I learn something new everyday! Ok, I’ll be clearer in the future if I know I have a lot of science students in the course-- I guess I thought the hard sciences used parenthetical citations like the sof. . . ahem, like sociology and pysch and such. Ignorance (mine) fought once again.
This is a very typical scientific citation styles. Many scientific journals use this style. I have trouble getting my science students to use it, even when I request it of them in their scietific research projects. They insist in using APA!
My handy copy of the MLA Handbook for Writers of Research Papers (sixth edition)–thank you, third-year Romantic literature prof–cites the APA style in footnote notation. The number style is like you mentioned, but it usually goes, for example:
Egghead contends in his paper that Shakespeare was high on marijuana when he wrote Hamlet (3, pg. 45) but Dr. I. Tower refutes this notion in his work To Puff or Not To Puff (4, pg. 128) and writes that no drunken encounter happened between Shakespeare and his contemporary Marlowe (5, vol. 6, pg. 21).
Works Cited
Egghead, P. Is this a joint I see before me? Shakespeare and Drug Use. Ankh-Morpork: Unseen University, 1986.

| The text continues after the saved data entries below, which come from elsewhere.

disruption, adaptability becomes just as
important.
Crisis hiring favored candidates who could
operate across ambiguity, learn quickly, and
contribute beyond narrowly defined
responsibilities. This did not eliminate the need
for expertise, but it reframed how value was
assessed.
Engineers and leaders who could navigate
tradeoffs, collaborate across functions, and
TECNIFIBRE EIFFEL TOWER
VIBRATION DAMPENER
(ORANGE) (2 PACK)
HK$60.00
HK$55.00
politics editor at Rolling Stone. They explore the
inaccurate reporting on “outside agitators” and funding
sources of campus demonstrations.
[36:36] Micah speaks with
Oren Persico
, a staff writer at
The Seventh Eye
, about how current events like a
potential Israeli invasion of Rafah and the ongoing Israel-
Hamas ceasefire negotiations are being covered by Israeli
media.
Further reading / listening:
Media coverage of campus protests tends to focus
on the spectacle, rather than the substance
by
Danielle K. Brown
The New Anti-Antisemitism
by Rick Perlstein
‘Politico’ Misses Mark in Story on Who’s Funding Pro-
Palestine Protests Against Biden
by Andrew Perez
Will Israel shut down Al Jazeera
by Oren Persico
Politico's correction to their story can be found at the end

Tower, I. To Puff or Not To Puff. Westchester, NY: Xavier’s School for Gifted Youngsters, 1963.
And so on.
This is the format that a lot of non-fiction books use, too. Just on my nearest bookshelf alone I can find a couple of books that uses it: Our Dreaming Mind by Robert Van De Castle & The Read Aloud Handbook by Jim Trelease. The dream one is a really really soft science, but not the other.

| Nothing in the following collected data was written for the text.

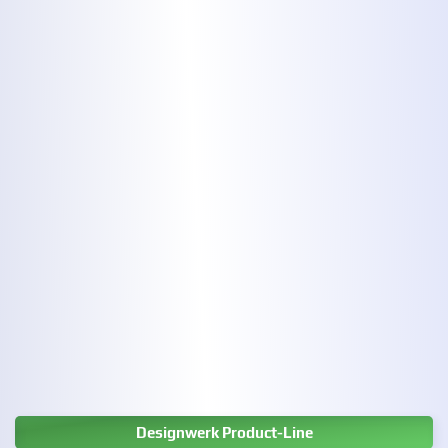
Designwerk Product-Line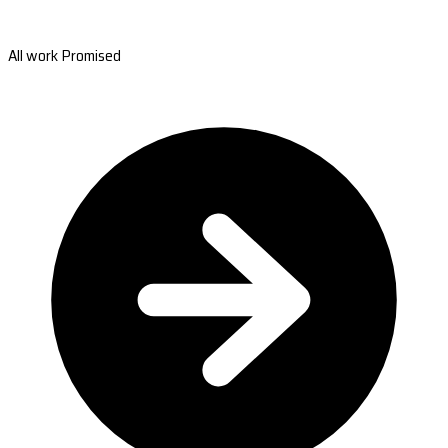
All work Promised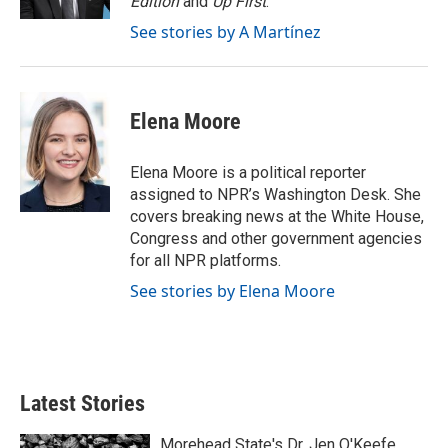
Edition
and
Up First
.
See stories by A Martínez
Elena Moore
Elena Moore is a political reporter
assigned to NPR’s Washington Desk. She
covers breaking news at the White House,
Congress and other government agencies
for all NPR platforms.
See stories by Elena Moore
Latest Stories
Morehead State's Dr. Jen O'Keefe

The American Chemical Society allows three different ways of citing in an ACS publication, depending on the publication. A superscript number, a number in italics and enclosed in parentheses, or by author name and publication year in parentheses. The papers I read most often (J. Org. Chem., J. Amer. Chem. Soc, and Org. Lett.) use the first system. The references are either in footnotes on the bottom of the page or as endnotes. References to other papers include the journal abbreviation, year, volume, issue, and pagination. References to monographs are generally just to the entire work. I generally will cite ACS style unless told otherwise in any chemical writing that I do.